### The problem
Pull out each line in the entries below that contains the string "Search". Treat uppercase and lowercase as different.

### Entries shown
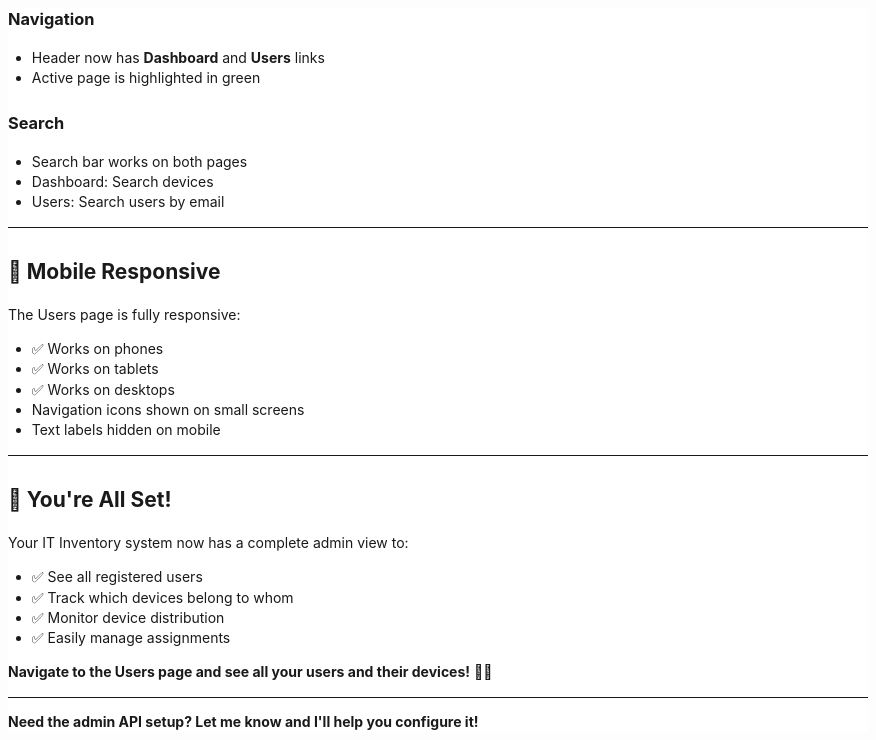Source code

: ### **Navigation**
- Header now has **Dashboard** and **Users** links
- Active page is highlighted in green

### **Search**
- Search bar works on both pages
- Dashboard: Search devices
- Users: Search users by email

---

## 📱 Mobile Responsive

The Users page is fully responsive:
- ✅ Works on phones
- ✅ Works on tablets
- ✅ Works on desktops
- Navigation icons shown on small screens
- Text labels hidden on mobile

---

## 🎉 You're All Set!

Your IT Inventory system now has a complete admin view to:
- ✅ See all registered users
- ✅ Track which devices belong to whom
- ✅ Monitor device distribution
- ✅ Easily manage assignments

**Navigate to the Users page and see all your users and their devices!** 👥💚

---

**Need the admin API setup? Let me know and I'll help you configure it!**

### Answer to this exercise
### **Search**
- Search bar works on both pages
- Dashboard: Search devices
- Users: Search users by email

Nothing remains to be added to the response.